“We’re going to meet a lot of lonely people in the next week and the next month and the next year. And when they ask us what we’re doing, you can say, We’re remembering. That’s where we’ll win out in the long run. And someday we’ll remember so much that we’ll build the biggest goddamn steam-shovel in history and dig the biggest grave of all time and shove war in it and cover it up.”
Ray Bradbury.
Human history is filled with conflict. Some of that conflict takes place on a small level involving only a few people — sometimes the battle takes place within a single person’s mind. But other conflicts span regions and can stretch on for decades. Over the centuries, humans have described war as everything from a glorious struggle to a pointless, violent and inhuman activity. War is generally characterized by extreme violence, aggression, destruction, and mortality, using regular or irregular military forces.
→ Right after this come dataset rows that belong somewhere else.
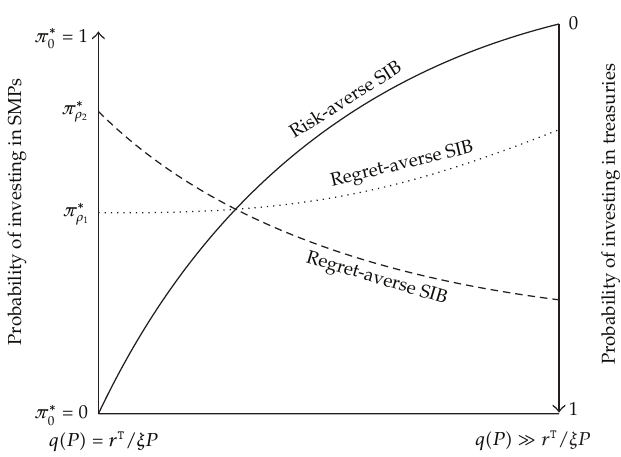
Figure 5: Investor’s optimal risk and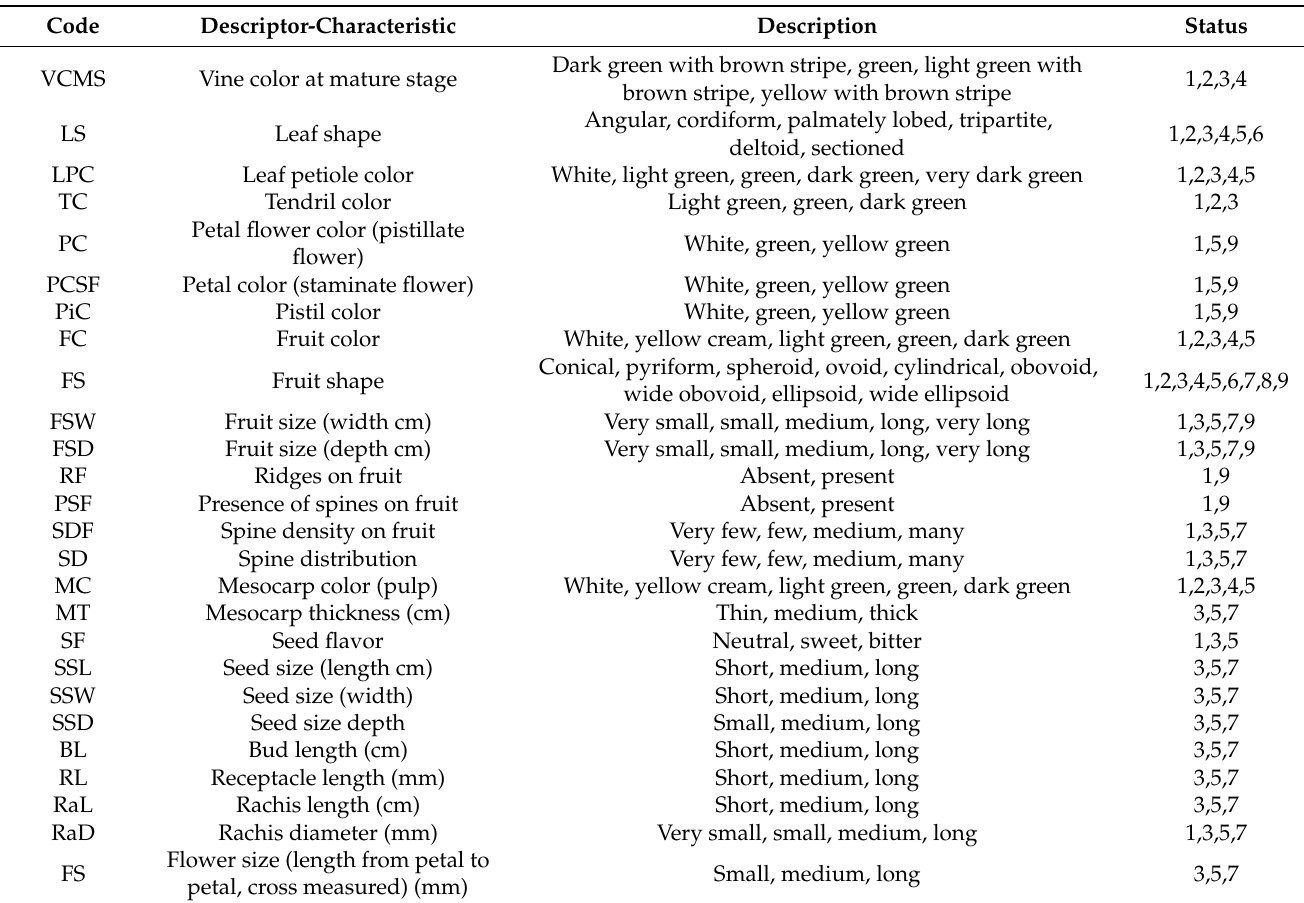
Table 3. Proposed descriptors to carry out the test for distinction, uniformity, and stability (DHE) in underutilized varieties of Sechium edule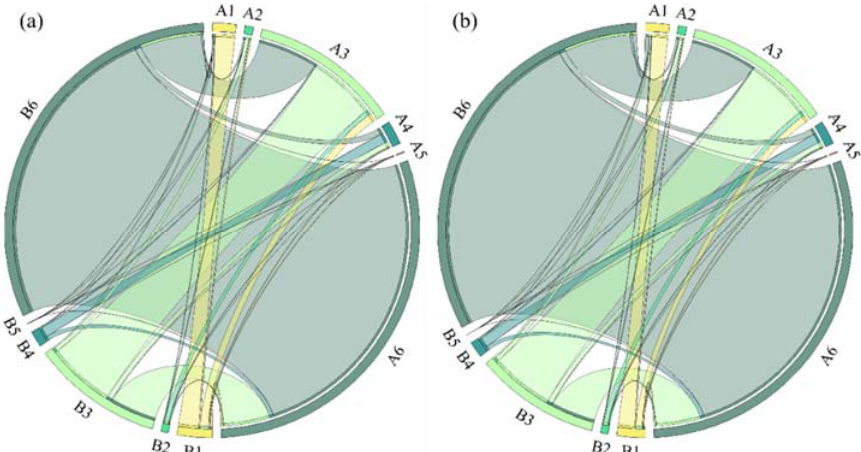
Figure 7. Map of future land use shifts in the Tarim River Basin. ( a ) 2020–2030, ( b ) 1992–2030. A1–A6 are the land types in the starting years, B1–B6 are land types in the end years. (A1/B1: Cropland; A2/B2: Grassland; A3/B3: Woodland; A4/B4: Built-up land; A5/B5: Water bodies; A6/B6: Barren land).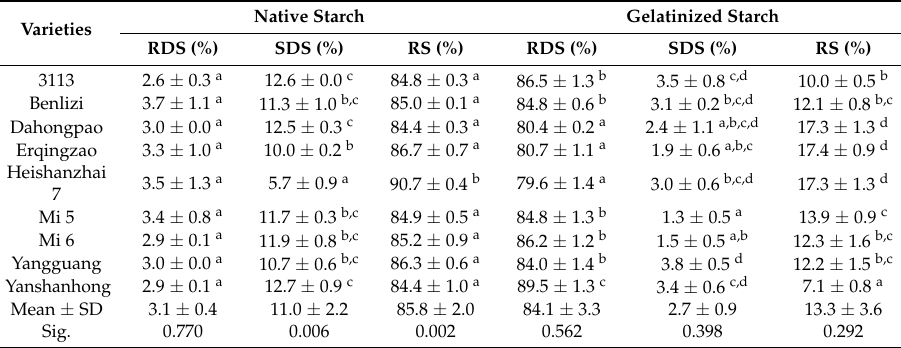
Table 6. Digestion properties of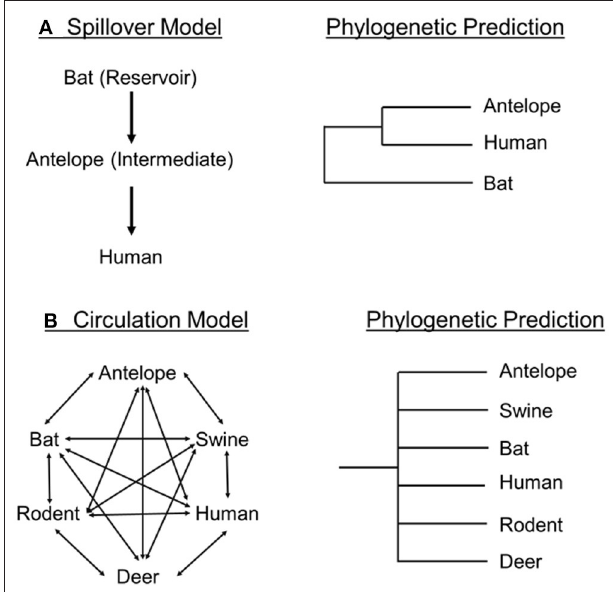
FIGURE 1 | Spillover Model (A) and Circulation model (B) as presented by Frutos et al. ( 19) and their phylogenetic predictions for viral transmission.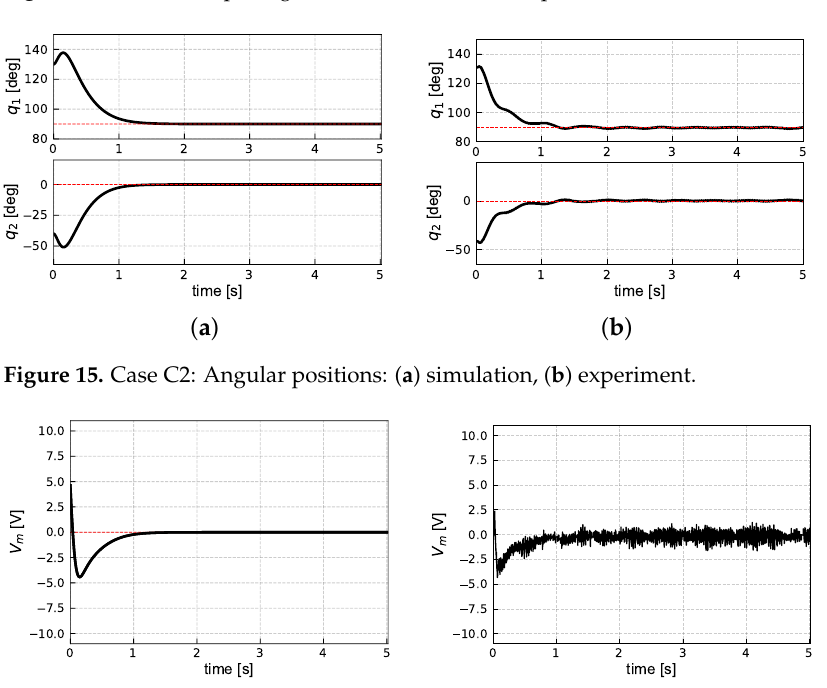
Figure 14. Case C1: Input signal: ( a ) simulation, ( b ) experiment.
Men and women died. Civilians and soldiers, adults and children, guilty and innocent die in Wars.They are shot, bombed, raped, starved, and driven from their homes. The lifeless human body is everywhere in an unordinary positions. The tragedies of war and suffering it inflicts upon individuals, particularly innocents civilians.
Survivors lost their homes and families. They just struggle to find a safe place or shelter as a home and basic needs. Simple things in life suddenly turn to big wishes.
It is unworthy of our Nation and it’s traditions.This is a fraud.But the wars continue in the world. Since the dawn of time, wars and battles have had a significant impact on the course of history. From the earliest battles in ancient Mesopotamia to today’s wars in the Middle East, conflicts have had the power to shape and change our world, change the people and human being. This series of artworks are related to protest against war, with focused on dead bodies vs a safe place to live. Each of them have made very fast in a few seconds such as the people die in war. These bodies are empty, no identity or gender.